One of the essential parameters to measure the stability and power-quality of an energy grid is the network impedance. Including distinct resonances which may also vary over time due to changing load or generation conditions in a network, the frequency characteristic of the impedance is an import part to analyse. The determination and analysis of the impedance go hand in hand with a massive amount of data output.
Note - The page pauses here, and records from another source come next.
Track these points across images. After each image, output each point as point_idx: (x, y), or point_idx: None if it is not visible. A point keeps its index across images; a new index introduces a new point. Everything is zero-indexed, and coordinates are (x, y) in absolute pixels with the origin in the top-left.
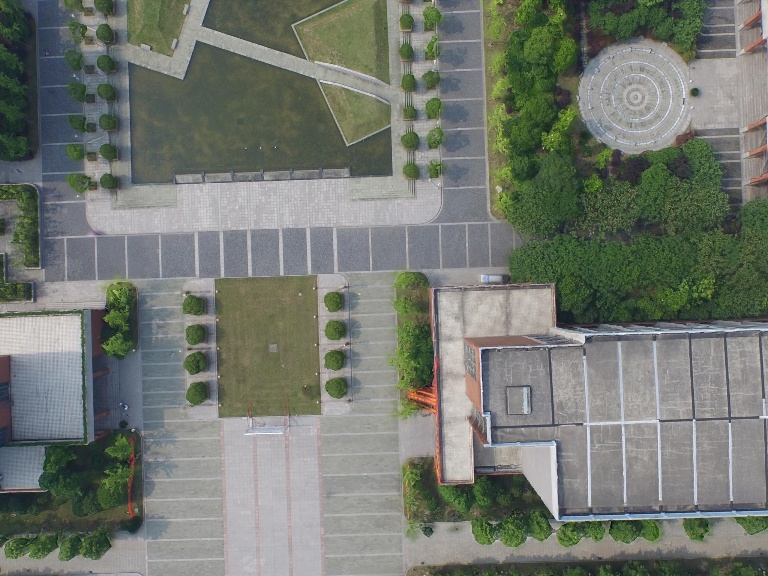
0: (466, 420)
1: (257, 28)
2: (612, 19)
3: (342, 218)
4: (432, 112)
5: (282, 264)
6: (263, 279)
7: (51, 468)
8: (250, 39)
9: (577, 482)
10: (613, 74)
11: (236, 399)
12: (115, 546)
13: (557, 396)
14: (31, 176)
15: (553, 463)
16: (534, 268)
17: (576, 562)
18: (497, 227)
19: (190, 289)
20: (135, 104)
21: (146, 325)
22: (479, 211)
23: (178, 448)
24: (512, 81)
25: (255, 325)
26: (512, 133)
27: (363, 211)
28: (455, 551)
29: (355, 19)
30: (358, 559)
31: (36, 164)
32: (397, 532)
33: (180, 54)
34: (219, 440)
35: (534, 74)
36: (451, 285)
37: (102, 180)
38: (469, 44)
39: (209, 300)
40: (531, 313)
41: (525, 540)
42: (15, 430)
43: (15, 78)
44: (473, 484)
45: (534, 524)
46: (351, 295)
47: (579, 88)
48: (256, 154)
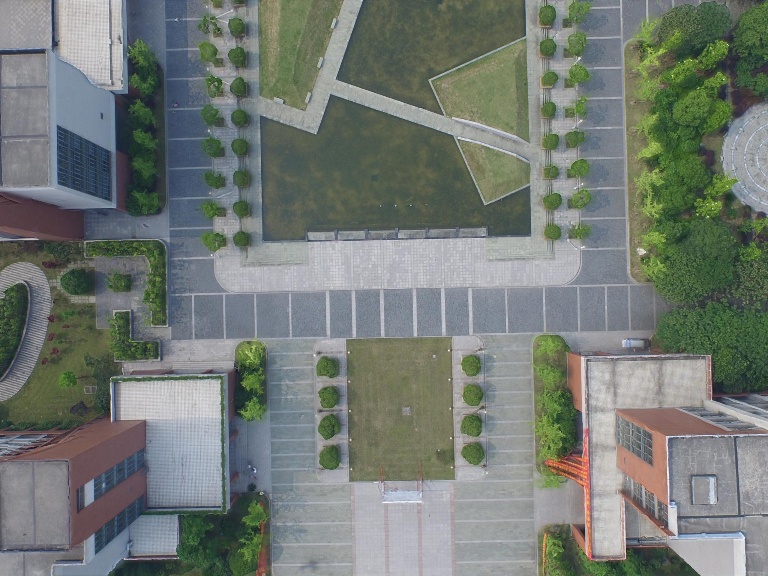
0: (617, 494)
1: (393, 82)
2: (764, 80)
3: (478, 278)
4: (579, 174)
5: (416, 325)
6: (396, 340)
7: (193, 540)
8: (385, 93)
9: (762, 574)
10: (758, 134)
11: (368, 463)
12: None
13: (743, 486)
14: (158, 231)
15: (739, 555)
16: (689, 339)
17: None
18: (637, 290)
19: (321, 349)
20: (266, 159)
21: (275, 385)
22: (619, 273)
23: (307, 512)
24: (658, 141)
25: (388, 387)
26: (662, 197)
27: (500, 271)
28: None
29: (496, 75)
30: None
31: (163, 219)
32: None
33: (314, 108)
34: (349, 504)
35: (681, 135)
36: (589, 349)
37: (237, 239)
38: (610, 101)
39: (340, 361)
40: (684, 384)
41: None
42: (150, 497)
43: (148, 133)
44: None
45: None
46: (486, 357)
47: (723, 148)
48: (390, 212)
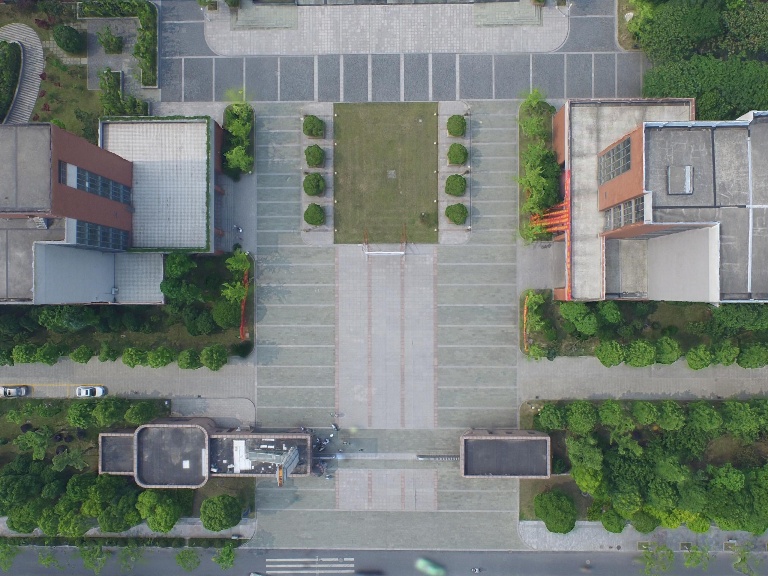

The reduction of this high-resolution voltage and current datasets, while maintaining the fidelity of important information, is the main focus of this paper. The presented approach takes measured impedance datasets and a set of lossy compression procedures, to monitor the performance success with known key metrics. Afterwards, it continually compares the results of various lossy compression techniques. The innovative contribution is the combination of new and existing procedures as well as metrics in one approach, to reduce the size of the impedance datasets for the first time. The approach needs to be efficient, suitable, and exact, otherwise the decompression results are useless.

Suggested Citation

  • Maik Plenz & Marc Florian Meyer & Florian Grumm & Daniel Becker & Detlef Schulz & Malcom McCulloch, 2020. "Impact of Lossy Compression Techniques on the Impedance Determination," Energies, MDPI, vol. 13(14), pages 1-12, July.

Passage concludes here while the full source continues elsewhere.